When I consider the daughters of my friends, I have to wonder whether our boys’ disinterest in the gentler sex is actually to their benefit. I have an inkling that the mothers of those sweet little princesses would have their reservations about our sons’ most recent imaginative play: pretending to be top carnivores, or worse, scavengers.

Their fascination with the intricacies of the food chain stems from their love of non-fiction books (Teddy just received the “Student of the Month” award for his independent animal research at school) and Sammy’s favourite animal show, “Zaboomafoo.” They are also enamoured with dinosaurs and their classification as herbivores, carnivores, or omnivores. (As it turns out, there are even “insectivores”. Who knew?)

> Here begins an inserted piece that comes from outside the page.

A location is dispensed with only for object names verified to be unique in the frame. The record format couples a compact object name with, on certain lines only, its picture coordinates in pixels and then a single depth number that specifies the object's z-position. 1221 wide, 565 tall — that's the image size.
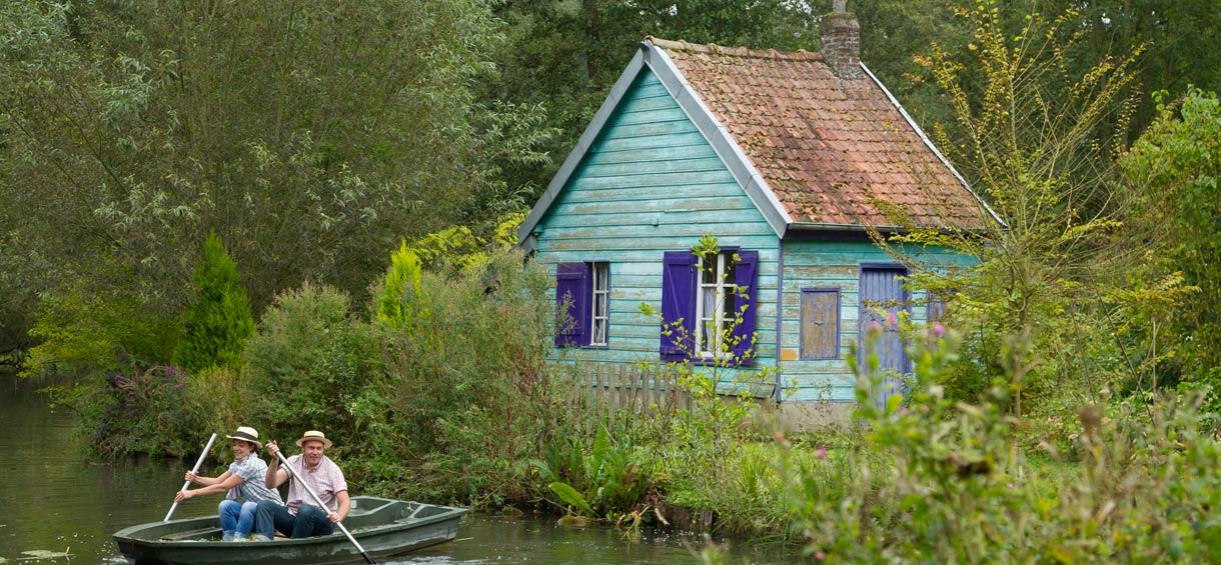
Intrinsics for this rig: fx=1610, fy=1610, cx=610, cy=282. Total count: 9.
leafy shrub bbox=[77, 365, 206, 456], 25.20
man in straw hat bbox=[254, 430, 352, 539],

A few weeks ago they were playing with play-dough. I had recently made a big batch of brightly-coloured blue play-dough to inspire our boys to sculpt whatever they could dream up: cinnamon buns, bunnies, eggs, stamps of flowers…the opportunities are endless with play-dough. As it turns out though, I obviously still think like a girl, because what my boys ended up using the big lump of dough for was to represent a big hunk of carrion (a dead animal, for those of you who don’t know) which was being eaten by a plastic hippo and a plastic fish (the two animals they have in their play-dough collection). At one point the fish was “stuck” in the heap of deceased animal flesh, calling out to the hippo to “come and save me! I’m stuck! Start eating right here!” Yum.

One of the most common questions from the boys for a while was, “is _____ meat?” (fill in the blank with an animal name.) Now they will make statements about animals being “meat”. They discuss which animal is meat for which other animal, and even wonder whether we humans are meat. I’m still not sure how to field that one. Grizzlies are of particular concern to them, and they often want to know how far away we live from the bears.

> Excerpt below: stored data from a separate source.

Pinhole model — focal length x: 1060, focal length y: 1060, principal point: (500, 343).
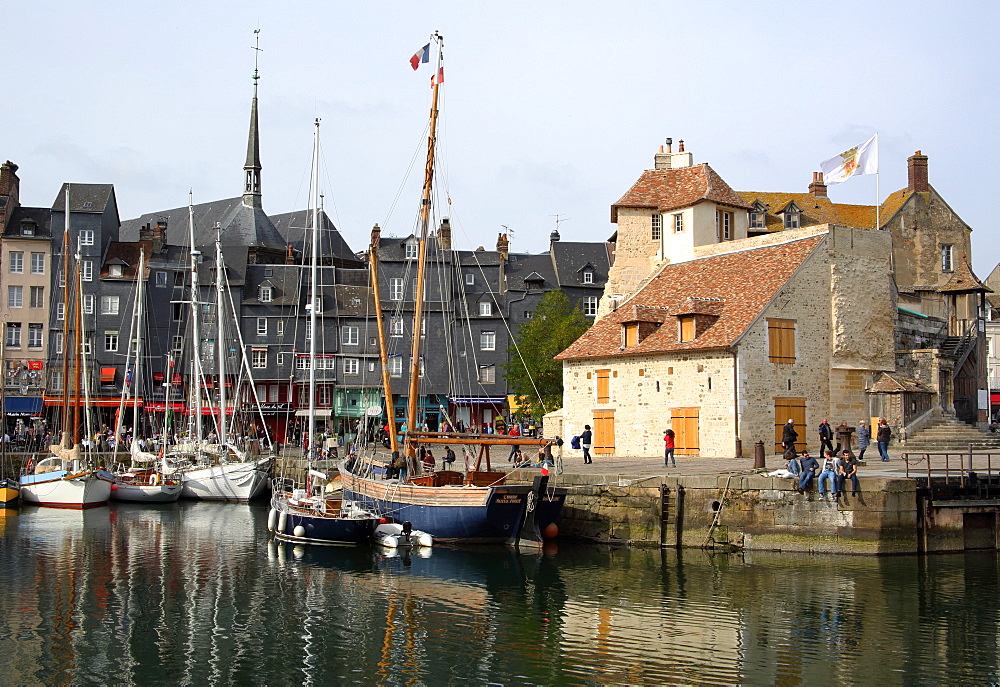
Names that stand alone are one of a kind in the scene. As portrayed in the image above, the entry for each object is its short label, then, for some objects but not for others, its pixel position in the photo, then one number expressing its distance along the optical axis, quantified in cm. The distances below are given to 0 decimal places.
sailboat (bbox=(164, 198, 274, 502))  4566
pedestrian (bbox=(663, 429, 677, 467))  3253
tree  5594
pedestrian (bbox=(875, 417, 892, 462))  3273
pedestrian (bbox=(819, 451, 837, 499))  2591
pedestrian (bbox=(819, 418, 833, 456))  3033
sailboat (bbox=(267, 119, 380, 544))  2977
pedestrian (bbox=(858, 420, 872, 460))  3272
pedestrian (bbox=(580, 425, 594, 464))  3653
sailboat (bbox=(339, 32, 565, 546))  2834
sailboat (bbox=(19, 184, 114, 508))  4259
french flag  3272
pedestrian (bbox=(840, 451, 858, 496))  2584
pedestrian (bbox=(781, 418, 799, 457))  3170
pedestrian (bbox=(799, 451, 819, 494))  2628
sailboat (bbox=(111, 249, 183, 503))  4472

Sammy, who has a particular fascination with animals, role-plays animal personas all the time. When he is alone he is often a peace-loving species, high-lighting the animal’s qualities by describing it as an animal that “is quiet” or “is a good listener.” When Teddy gets home from school though, be prepared for some serious stalking of prey, growling, and pouncing. The two of them set to attacking toy horses or pillows, taking them down with their “sharp claws,” and chasing away the competing carnivore who would threaten to steal their kill. I’ll leave it to your imagination as to which boy secures the most kill and which one is chased away most often.

Some people may consider the boys’ pastime reflective of a morbid fascination with death. I disagree: Oliver and I feel like we’re watching a nature flick in which the young animals learn to hunt and fight at a young age by wrangling with their fellow yearlings. Our gentler Sammy is receiving an education in being more assertive in the face of a very dominant alpha male, which will no doubt stand him in good stead as he begins kindergarten next year. We have seen that boys tend to gravitate towards games that involve hunting or killing, and I confess to preferring this game over the imaginary killing of people using light-sabers or worse. If nothing else, it has certainly reinforced the timeless truth once again that kids will act out what they see, read, and hear!